SERVIZI IN CAMBIO DI PACCHI ALIMENTARI, INIZIATIVA DELLA CARITAS A TORINO

ULTIMO AGGIORNAMENTO 12:28

In una comunità sono molte le cose da fare: riordino di ludoteche, pulizia di parcheggi o dell’area bike pride, aiutare persone anziane a fare un trasloco, collaborare alla festa della circoscrizione: il progetto “Fa Bene”, realizzato dalla cooperativa Liberi Tutti con il sostegno della Caritas in tre mercati rionali di Torino, prevede un “pagamento” in servizi per la collettività in cambio di pacchi alimentari. Il progetto ha inoltre ottenunto il sostegno dell’assessore alle Politiche per l’ambiente e lo sviluppo tecnologico, Enzo Lavolta, che pensa di candidarlo tra le iniziative che rendono in capoluogo piemontese “Smart City”.

L’iniziativa è nata 18 mesi fa con un grande finanziamento della Caritas di 25mila euro grazie ai fondi dell’8xmille, e prevede la raccolta di cibo – già pagato – nei mercati e la sua distribuzione a famiglie bisognose, in cambio solo del loro tempo per svolgere attività a favore della collettività, e vengono chiamate “restituzioni”. Queste, vengono concordate durante i “pranzi della restituzione”, tenuti periodicamente in locali delle circoscrizioni, in cui le famiglie beneficiarie dei pacchi alimentare portano qualcosa cucinato da loro”, spiega Deana Balzarino della cooperativa Liberitutti che ha ideati l’iniziativa. I piccoli lavori che si svolgono vanno bene anche per persone con basso livello di istruzione, ma vanno a beneficio di tutto il territorio. Il progetto è oggi attivo in tre mercati rionali di Torino (via Foroni, corso Svizzera e corso Chieti) e altri tre sono in partenza: “Anche se prendiamo il tempo necessario, perchè è importante organizzare bene il sistema delle restituzioni”, sottolinea Balzarino.

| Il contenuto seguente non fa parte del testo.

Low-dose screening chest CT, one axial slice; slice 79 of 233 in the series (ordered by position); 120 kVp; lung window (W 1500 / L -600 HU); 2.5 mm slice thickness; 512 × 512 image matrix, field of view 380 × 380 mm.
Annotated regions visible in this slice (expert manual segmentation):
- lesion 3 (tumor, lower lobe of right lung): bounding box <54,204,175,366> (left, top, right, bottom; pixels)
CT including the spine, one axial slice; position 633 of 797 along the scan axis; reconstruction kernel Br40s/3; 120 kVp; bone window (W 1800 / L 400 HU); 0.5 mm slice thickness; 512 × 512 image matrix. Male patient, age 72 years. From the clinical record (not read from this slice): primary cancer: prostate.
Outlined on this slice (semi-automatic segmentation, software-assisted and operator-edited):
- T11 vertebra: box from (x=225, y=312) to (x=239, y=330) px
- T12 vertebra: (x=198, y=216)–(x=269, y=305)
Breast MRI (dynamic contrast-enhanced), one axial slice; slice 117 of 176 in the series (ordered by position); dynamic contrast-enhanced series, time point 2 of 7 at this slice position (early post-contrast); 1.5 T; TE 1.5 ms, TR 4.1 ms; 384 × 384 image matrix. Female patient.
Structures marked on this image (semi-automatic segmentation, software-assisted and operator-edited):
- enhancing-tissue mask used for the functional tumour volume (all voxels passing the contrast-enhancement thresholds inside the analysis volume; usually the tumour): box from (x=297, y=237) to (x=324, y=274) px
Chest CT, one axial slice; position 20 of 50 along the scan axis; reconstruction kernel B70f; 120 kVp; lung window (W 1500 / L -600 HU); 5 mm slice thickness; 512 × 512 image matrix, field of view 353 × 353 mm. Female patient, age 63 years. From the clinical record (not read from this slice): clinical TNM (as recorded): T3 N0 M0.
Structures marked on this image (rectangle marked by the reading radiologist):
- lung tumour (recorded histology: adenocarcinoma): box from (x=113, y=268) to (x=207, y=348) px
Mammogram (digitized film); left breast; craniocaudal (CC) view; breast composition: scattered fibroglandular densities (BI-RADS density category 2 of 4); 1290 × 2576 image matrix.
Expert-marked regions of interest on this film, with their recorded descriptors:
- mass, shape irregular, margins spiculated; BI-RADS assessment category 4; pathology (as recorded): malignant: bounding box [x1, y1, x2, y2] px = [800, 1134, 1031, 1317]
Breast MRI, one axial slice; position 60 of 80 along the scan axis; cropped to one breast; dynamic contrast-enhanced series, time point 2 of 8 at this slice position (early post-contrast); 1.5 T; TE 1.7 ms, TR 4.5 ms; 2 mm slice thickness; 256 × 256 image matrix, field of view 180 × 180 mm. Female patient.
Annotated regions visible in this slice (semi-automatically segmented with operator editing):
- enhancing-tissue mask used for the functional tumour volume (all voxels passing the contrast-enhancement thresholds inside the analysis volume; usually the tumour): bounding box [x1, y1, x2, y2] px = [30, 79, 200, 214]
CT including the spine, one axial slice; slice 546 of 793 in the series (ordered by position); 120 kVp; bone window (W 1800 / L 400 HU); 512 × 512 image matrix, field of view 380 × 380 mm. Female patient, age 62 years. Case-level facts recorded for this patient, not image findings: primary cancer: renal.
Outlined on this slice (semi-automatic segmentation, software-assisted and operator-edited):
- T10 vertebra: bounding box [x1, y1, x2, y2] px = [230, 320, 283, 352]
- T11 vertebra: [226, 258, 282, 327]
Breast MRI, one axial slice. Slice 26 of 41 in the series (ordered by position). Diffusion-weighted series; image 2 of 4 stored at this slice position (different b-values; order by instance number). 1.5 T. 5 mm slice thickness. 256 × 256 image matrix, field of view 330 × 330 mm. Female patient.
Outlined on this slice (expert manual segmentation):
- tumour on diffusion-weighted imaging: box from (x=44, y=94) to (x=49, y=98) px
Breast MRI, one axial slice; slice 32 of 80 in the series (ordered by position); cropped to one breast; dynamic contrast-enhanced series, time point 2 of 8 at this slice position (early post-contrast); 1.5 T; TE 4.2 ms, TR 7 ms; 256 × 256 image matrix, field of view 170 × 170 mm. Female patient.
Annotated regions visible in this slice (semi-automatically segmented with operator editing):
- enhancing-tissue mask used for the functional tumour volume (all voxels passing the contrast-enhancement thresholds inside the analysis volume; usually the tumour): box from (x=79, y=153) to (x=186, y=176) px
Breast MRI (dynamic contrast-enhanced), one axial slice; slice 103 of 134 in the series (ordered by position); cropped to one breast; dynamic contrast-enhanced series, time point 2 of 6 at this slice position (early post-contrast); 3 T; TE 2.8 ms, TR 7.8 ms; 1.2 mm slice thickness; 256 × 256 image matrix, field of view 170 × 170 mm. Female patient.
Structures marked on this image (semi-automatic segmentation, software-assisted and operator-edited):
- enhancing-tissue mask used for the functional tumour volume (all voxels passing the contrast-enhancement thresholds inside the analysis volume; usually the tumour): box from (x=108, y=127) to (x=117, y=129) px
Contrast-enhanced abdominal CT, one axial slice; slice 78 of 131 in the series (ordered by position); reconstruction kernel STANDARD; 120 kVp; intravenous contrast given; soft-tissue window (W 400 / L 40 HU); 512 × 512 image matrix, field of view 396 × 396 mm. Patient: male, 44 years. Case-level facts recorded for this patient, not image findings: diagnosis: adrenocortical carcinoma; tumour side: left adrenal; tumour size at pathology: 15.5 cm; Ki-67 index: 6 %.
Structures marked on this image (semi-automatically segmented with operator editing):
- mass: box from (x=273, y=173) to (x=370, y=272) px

Ma c’è di più, nell’Italia della crisi non è sufficiente distribuire pacchi alimentari per far recuperare dignità alle famiglie, occorre anche un lavoro. Infatti, “alcune persone coinvolte nelle restituzioni ora sono uscite dal programma avendo trovato un impiego “ spiega la responsabile di Liberitutti . Grazie al fatto che il progetto ha avuto la capacità di “appassionare delle persone che si sono sentite capaci e utili”. L’iniziativa è un’occasione per far riprendere un’attività lavorativa anche a chi da lungo tempo non ne svolge alcuna: ad occuparsi della raccolta, della logistica e della suddivisione dei pacchi alimentari sono infatti sei persone senza fissa dimora, oppure disoccupate di lungo periodo. In vista c’è anche un ulteriore allargamento del progetto, con un nuovo servizio di inserimento lavorativo per attività innovative nei mercati, sempre con l’obiettivo di “creare comunità”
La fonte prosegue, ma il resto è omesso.